:: Tasks ::
1. Decide whether each statement below agrees with the passage on chemical castration for sex offenders. Answer yes or no for each, and quote the exact words from the passage that decide it.

(a) Recidivism rates below 5% over long periods are consistently reported.
(b) Without the "treatment," the expected recidivism rate is about 25%.
(c) When an offender freely asks for chemical castration, there is no difficulty.
2. Resume the passage on chemical castration for sex offenders after its last sentence.

:: Supplied passage ::
——————

A recent editorial in the British Medical Journal (Grubin D,
Beech A, BMJ 2010; 340:c74) discusses the efficacy and ethics of chemical
castration for sex offenders.  

Its efficacy is not in doubt. Recidivism rates of less than
5% over long periods are consistently reported. The expected rate, absent ‘treatment’,
is 50% or more.

But is it treatment? And if it is not, should doctors
participate in it?

Grubin and Beech note that ‘[a]lthough castration is
ostensibly for public protection, it also carries with it a sense of symbolic
retribution…Some people argue that not only does medical input in these cases straddle
the border between treatment and punishment, but that it also shifts the doctor’s
focus from the best interests of the patient to one of public safety.’

Probably most doctors’ knee-jerk reaction to chemical
castration would go something like this:

(a)        It is a
fundamental principle that doctors should act always and only in the best
interests of their patients.

(b)       There may be
cases where a sex offender genuinely wants to be rid of his impulses, and will
freely ask for chemical castration. In such cases there is no difficulty. This
is treatment for an affliction. It can and should be given.

(c)        If the State
orders chemical castration as an expressly punitive measure, to administer it
cannot be reconciled with any decent understanding of a doctor’s duty. The
doctor should refuse to co-operate.

(e)        (i)        If
the State orders chemical castration on public safety grounds, the ethical
position is more difficult. Even if the State does not actually compel
castration, the position might be tantamount to compulsion. If the deal is: ‘Submit
to chemical castration or spend X more years in jail’, it is hard to
characterise any request for castration as free. It may, however, be in the overall
best interests of the patient to have the ‘treatment’ and therefore be
released.

(ii)        There are situations where the State compels treatment or
otherwise truncates basic freedoms on public safety grounds. Examples include the
incarceration of violent offenders for public protection, treatment or
detention under the mental health legislation for behaviour that will be
dangerous to others, the compulsory reporting of certain diseases, and the addition
of fluoride to public water supplies. The acceptability of these measures will
be determined (obviously) by balancing the magnitude of the insult to basic
freedoms against the magnitude of the risk and the damage that will be done if
the risk eventuates. In the case of some sex offenders it seems difficult, when
talking about chemical castration, to say that the ratio of the truncation of
freedom to the public dangers obviated  is
of a different order to that seen in (eg) sectioning a homicidal patient. But,
that said, the thoughtful doctor will still feel more queasy about signing a
prescription for antiandrogenic drugs in a way that he would about signing a
Mental Health Act section declaration.  And
why is that? Is his queasiness justified?

Four points:

(a)        The motives
behind legislation are rarely pure. If compulsory chemical castration arrives
in the UK, it is likely to have been swept onto the statute book by a wave of red-faced
 outrage from the red-tops. The campaign
that produced it will have been articulated in both punitive and public safety
language. A doctor instituting ‘treatment’ will always wonder how much of his action
is ethically illegitimate (dictated by the front page of the Sun) and how much
is legitimate (because it is justified by analogies with the sectioning of
homicidal patients).

——————

:: Entries provided ::
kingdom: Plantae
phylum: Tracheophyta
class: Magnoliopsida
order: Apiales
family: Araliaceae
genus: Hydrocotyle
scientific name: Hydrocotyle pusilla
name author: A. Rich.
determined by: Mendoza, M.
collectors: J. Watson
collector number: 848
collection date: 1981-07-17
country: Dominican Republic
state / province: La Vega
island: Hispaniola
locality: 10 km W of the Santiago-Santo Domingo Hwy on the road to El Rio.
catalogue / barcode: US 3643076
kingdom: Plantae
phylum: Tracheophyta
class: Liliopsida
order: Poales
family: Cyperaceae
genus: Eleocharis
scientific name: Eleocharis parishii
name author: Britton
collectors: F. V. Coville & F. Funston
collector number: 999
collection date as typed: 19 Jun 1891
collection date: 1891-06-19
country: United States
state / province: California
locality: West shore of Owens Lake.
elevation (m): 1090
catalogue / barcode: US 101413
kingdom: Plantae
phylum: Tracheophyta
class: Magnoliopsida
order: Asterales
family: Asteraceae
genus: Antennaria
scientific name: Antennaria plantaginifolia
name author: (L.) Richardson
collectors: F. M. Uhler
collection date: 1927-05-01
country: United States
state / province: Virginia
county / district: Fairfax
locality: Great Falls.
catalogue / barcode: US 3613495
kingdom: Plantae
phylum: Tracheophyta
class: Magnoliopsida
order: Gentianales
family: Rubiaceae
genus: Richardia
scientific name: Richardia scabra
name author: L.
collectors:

——————

:: Answers to this exercise ::
1.
(a) Yes: "Recidivism rates of less than 5% over long periods are consistently reported."
(b) No: "The expected rate, absent ‘treatment’, is 50% or more."
(c) Yes: "In such cases there is no difficulty."

2.
(b)       Changing what
happens inside someone’s body may be different in ethical nature to doing
something that simply determines the position and circumstances of someone’s
body (eg by detention).

(c)        Most of the
things done compulsorily to patients can, by some route or other, be said with
a more or less philosophically straight face to be in the patient’s best
interests. The compulsory sterilisation of incapacitate patients is said to be
in their best interests. It can similarly be said that forcibly to prevent a
homicidal patient killing or a sex offender raping is in their best interests. But
sometimes, in the case of a sex offender, that argument will be more difficult
to sustain. Libido might be everything.

(d)        The queasiness
might arise from a reluctance to modify the old model of the doctor-patient
relationship. That model has uses: it also has limitations. Doctors in public
health positions are used to seeing the community as their patients. But we
should be wary of diluting the old model. It has many advantages. One of them
is that it is relatively immune to the fickle winds of social change. If you
assert that ‘The world is my patient', what you might find yourself saying, if
you’re not careful, is: ‘I’m a tool of the social policies of the moment.’

There is enough in these four points for the doctor to be
able to say intelligently: ‘My queasiness is analytically explicable’. And that
might be a comfort.

This is all very well, but what should the doctor do?  Doctors sometimes have a duty to overcome
their queasiness and opt for the lesser of two evils. But they never have a
duty to do anything that will keep them awake at night. Insomnia should be the
lodestone. This isn’t a counsel of philosophical despair – an acknowledgment
that argument and reason have failed. It is just an acknowledgement that
doctors are human beings, which is actually rather a good thing – if only
because human beings are best treated by other human beings.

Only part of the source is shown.